— START —
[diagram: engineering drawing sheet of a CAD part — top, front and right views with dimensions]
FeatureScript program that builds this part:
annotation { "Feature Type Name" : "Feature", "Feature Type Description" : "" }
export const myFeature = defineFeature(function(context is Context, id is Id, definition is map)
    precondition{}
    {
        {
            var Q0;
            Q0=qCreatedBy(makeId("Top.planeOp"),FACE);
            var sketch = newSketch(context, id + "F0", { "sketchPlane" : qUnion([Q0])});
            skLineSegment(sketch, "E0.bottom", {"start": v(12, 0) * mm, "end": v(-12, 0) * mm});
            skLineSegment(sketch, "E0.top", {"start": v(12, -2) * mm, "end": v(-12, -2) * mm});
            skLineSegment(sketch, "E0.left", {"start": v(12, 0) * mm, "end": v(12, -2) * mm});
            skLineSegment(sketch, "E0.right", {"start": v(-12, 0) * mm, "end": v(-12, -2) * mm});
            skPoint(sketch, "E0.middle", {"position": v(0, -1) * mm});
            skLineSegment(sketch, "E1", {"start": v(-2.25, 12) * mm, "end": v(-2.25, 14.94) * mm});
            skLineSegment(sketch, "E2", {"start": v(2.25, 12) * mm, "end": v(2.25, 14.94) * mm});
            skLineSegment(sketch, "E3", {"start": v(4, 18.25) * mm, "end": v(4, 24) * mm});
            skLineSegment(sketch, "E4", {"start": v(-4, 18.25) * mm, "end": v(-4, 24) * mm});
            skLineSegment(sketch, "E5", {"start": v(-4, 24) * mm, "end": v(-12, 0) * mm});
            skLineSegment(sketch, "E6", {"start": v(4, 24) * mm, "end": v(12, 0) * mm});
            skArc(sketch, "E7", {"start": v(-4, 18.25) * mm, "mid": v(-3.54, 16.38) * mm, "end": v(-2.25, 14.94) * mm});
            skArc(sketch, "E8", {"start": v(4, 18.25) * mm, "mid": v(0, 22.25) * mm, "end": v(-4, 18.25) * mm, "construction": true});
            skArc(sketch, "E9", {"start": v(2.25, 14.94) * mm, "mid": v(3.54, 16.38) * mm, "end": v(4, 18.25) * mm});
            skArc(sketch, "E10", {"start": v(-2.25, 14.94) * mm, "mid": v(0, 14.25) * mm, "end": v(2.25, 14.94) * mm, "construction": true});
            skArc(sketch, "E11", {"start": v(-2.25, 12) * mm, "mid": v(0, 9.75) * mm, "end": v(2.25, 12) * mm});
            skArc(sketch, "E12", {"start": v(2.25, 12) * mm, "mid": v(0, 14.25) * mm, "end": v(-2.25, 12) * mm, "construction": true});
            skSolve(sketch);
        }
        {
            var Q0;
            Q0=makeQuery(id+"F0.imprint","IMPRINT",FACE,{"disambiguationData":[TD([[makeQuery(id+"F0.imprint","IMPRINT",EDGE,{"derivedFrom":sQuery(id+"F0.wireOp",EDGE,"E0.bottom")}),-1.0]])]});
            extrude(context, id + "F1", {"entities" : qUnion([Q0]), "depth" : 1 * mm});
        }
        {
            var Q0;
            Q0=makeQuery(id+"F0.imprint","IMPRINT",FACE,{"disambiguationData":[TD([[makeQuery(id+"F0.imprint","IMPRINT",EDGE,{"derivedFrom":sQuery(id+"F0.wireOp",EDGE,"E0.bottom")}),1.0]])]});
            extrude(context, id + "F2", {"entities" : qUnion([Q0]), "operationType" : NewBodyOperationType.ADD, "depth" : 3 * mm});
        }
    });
— END —
• _EXERCISE_:
Rewrite the entries above as a numbered list, with each line as its own item and no blank lines.

• _FULL OUTPUT_:
1. [diagram: engineering drawing sheet of a CAD part — top, front and right views with dimensions]
2. FeatureScript program that builds this part:
3. annotation { "Feature Type Name" : "Feature", "Feature Type Description" : "" }
4. export const myFeature = defineFeature(function(context is Context, id is Id, definition is map)
5.     precondition{}
6.     {
7.         {
8.             var Q0;
9.             Q0=qCreatedBy(makeId("Top.planeOp"),FACE);
10.             var sketch = newSketch(context, id + "F0", { "sketchPlane" : qUnion([Q0])});
11.             skLineSegment(sketch, "E0.bottom", {"start": v(12, 0) * mm, "end": v(-12, 0) * mm});
12.             skLineSegment(sketch, "E0.top", {"start": v(12, -2) * mm, "end": v(-12, -2) * mm});
13.             skLineSegment(sketch, "E0.left", {"start": v(12, 0) * mm, "end": v(12, -2) * mm});
14.             skLineSegment(sketch, "E0.right", {"start": v(-12, 0) * mm, "end": v(-12, -2) * mm});
15.             skPoint(sketch, "E0.middle", {"position": v(0, -1) * mm});
16.             skLineSegment(sketch, "E1", {"start": v(-2.25, 12) * mm, "end": v(-2.25, 14.94) * mm});
17.             skLineSegment(sketch, "E2", {"start": v(2.25, 12) * mm, "end": v(2.25, 14.94) * mm});
18.             skLineSegment(sketch, "E3", {"start": v(4, 18.25) * mm, "end": v(4, 24) * mm});
19.             skLineSegment(sketch, "E4", {"start": v(-4, 18.25) * mm, "end": v(-4, 24) * mm});
20.             skLineSegment(sketch, "E5", {"start": v(-4, 24) * mm, "end": v(-12, 0) * mm});
21.             skLineSegment(sketch, "E6", {"start": v(4, 24) * mm, "end": v(12, 0) * mm});
22.             skArc(sketch, "E7", {"start": v(-4, 18.25) * mm, "mid": v(-3.54, 16.38) * mm, "end": v(-2.25, 14.94) * mm});
23.             skArc(sketch, "E8", {"start": v(4, 18.25) * mm, "mid": v(0, 22.25) * mm, "end": v(-4, 18.25) * mm, "construction": true});
24.             skArc(sketch, "E9", {"start": v(2.25, 14.94) * mm, "mid": v(3.54, 16.38) * mm, "end": v(4, 18.25) * mm});
25.             skArc(sketch, "E10", {"start": v(-2.25, 14.94) * mm, "mid": v(0, 14.25) * mm, "end": v(2.25, 14.94) * mm, "construction": true});
26.             skArc(sketch, "E11", {"start": v(-2.25, 12) * mm, "mid": v(0, 9.75) * mm, "end": v(2.25, 12) * mm});
27.             skArc(sketch, "E12", {"start": v(2.25, 12) * mm, "mid": v(0, 14.25) * mm, "end": v(-2.25, 12) * mm, "construction": true});
28.             skSolve(sketch);
29.         }
30.         {
31.             var Q0;
32.             Q0=makeQuery(id+"F0.imprint","IMPRINT",FACE,{"disambiguationData":[TD([[makeQuery(id+"F0.imprint","IMPRINT",EDGE,{"derivedFrom":sQuery(id+"F0.wireOp",EDGE,"E0.bottom")}),-1.0]])]});
33.             extrude(context, id + "F1", {"entities" : qUnion([Q0]), "depth" : 1 * mm});
34.         }
35.         {
36.             var Q0;
37.             Q0=makeQuery(id+"F0.imprint","IMPRINT",FACE,{"disambiguationData":[TD([[makeQuery(id+"F0.imprint","IMPRINT",EDGE,{"derivedFrom":sQuery(id+"F0.wireOp",EDGE,"E0.bottom")}),1.0]])]});
38.             extrude(context, id + "F2", {"entities" : qUnion([Q0]), "operationType" : NewBodyOperationType.ADD, "depth" : 3 * mm});
39.         }
40.     });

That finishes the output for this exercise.